6.2 Interlinking Korean Resources in Korean and English: Korean Transliteration Distance

During translation some terms may be transliterated from one language to another in case translators cannot find proper corresponding terminology in that local language. Transliteration is a way of converting letters from one writing system into another without concern for representing the original phonemics. For example, a Korean popular food called (translated as knife-cut Korean noodles) can be transliterated as kalguksu in English.

The best approach to measure distance between transliterated strings would be to apply Korean Phoneme Distance to the strings transliterated back. This approach, however, is complicated because a transliterated Korean string could be back transliterated into several possible original Korean strings in case the transliterated string has no explicit notation for identifying syllables. Unfortunately, existing transliteration systems do not consider back-transliteration, so no explicit borders of syllables, which is important to restore the original Korean words, exist. Although many efforts have focused on the back transliteration to help people identify the original string better, many existing Korean-English transliteration systems lack this mechanism.

Due to this difficulty, we decided to take a simpler but more practical approach for measuring distance between transliterated Korean strings, namely, Korean Transliteration Distance, which chooses one random letter for each consonant group from the International Phonetic Alphabet (IPA) chart. For example, as 'b' and 'p' belong to the bilabial plosive group, Korean Transliteration Distance replaces every 'b' with 'p'. Similarly, it replaces 'g' with 'k', 'd' with 't', and 'l' with 'r' (although 'l' and 'r' do not belong to the same group, they are used interchangeably in Korea).
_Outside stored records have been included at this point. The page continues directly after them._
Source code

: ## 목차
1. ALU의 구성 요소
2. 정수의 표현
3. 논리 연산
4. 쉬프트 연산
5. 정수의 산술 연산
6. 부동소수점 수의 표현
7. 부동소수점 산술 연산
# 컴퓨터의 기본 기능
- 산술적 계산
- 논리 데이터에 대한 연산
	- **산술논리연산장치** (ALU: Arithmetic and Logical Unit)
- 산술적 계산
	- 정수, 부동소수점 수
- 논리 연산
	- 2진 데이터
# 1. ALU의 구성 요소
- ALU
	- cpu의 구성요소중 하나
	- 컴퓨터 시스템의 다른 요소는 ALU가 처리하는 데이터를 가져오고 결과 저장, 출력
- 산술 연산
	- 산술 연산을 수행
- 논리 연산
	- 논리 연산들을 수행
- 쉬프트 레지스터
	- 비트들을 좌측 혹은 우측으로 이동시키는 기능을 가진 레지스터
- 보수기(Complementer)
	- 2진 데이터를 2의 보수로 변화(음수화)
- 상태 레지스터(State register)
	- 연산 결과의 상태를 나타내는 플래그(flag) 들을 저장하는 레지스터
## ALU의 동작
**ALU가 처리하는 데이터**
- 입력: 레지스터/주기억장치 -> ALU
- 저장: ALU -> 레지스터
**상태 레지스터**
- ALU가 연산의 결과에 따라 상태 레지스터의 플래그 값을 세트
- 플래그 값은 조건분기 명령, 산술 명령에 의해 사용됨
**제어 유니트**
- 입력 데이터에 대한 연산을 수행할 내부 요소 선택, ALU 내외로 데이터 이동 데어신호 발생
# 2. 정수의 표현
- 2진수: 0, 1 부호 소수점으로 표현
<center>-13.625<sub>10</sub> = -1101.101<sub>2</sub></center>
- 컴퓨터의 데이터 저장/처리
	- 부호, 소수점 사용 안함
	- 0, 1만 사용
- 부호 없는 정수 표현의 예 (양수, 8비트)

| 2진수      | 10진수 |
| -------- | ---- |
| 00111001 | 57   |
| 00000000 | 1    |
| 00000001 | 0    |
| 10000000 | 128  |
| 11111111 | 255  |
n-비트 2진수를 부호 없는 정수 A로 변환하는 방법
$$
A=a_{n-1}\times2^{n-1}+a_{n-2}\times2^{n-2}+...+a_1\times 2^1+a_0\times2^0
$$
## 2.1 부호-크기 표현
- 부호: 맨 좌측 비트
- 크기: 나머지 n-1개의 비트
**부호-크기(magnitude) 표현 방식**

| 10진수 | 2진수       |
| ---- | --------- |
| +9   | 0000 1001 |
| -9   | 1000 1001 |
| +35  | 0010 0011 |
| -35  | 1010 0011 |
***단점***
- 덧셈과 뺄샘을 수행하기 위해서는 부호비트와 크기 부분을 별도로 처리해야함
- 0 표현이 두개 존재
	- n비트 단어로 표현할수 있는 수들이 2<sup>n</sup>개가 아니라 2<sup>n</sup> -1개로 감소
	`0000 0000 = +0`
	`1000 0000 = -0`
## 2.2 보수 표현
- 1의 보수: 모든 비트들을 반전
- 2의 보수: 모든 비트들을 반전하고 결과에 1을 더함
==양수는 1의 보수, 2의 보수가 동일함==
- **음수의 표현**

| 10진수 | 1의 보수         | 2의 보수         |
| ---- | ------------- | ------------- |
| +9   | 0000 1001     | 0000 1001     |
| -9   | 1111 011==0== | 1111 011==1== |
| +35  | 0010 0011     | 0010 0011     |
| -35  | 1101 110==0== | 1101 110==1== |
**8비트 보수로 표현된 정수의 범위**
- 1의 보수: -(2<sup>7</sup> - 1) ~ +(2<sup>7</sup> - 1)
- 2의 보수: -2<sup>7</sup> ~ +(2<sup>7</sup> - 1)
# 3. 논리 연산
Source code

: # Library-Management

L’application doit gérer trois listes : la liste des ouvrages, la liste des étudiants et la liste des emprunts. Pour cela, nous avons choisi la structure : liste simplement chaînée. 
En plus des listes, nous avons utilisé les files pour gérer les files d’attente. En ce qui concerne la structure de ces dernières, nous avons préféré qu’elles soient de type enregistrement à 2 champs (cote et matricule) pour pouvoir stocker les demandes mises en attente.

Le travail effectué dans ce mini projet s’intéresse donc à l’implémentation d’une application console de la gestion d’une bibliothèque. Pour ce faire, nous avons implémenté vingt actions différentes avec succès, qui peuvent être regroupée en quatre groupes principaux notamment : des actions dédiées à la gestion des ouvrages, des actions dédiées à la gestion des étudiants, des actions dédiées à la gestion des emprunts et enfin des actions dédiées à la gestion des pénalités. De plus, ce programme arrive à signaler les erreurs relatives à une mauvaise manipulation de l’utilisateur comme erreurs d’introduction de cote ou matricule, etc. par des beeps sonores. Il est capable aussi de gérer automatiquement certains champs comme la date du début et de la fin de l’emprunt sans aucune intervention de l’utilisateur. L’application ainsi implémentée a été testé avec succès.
The main difference between Soundex and Korean Transliteration Distance is that Korean Transliteration Distance does not eliminate vowels or other consonants, does not remove duplicates, and does not limit the number of letters for comparison. There are three reasons for this. First, the Korean alphabet has 10 vowels and 14 consonants compared with 5 vowels and 21 consonants in English, so Korean vowels play a more important role in matching words than English vowels do. Second, the Korean alphabet has letters with fortis, which is expressed with two identical consonants in succession, so the meaning of the string will be lost if duplicate consonants are removed. Third, keeping all the letters is a more conservative and safer way to measure distance. This metric is especially useful for enhancing recall while keeping precision almost intact compared with Levenshtein and for enhancing precision compared with Soundex, thereby contributing to obtaining a higher number of correct links when used in Silk.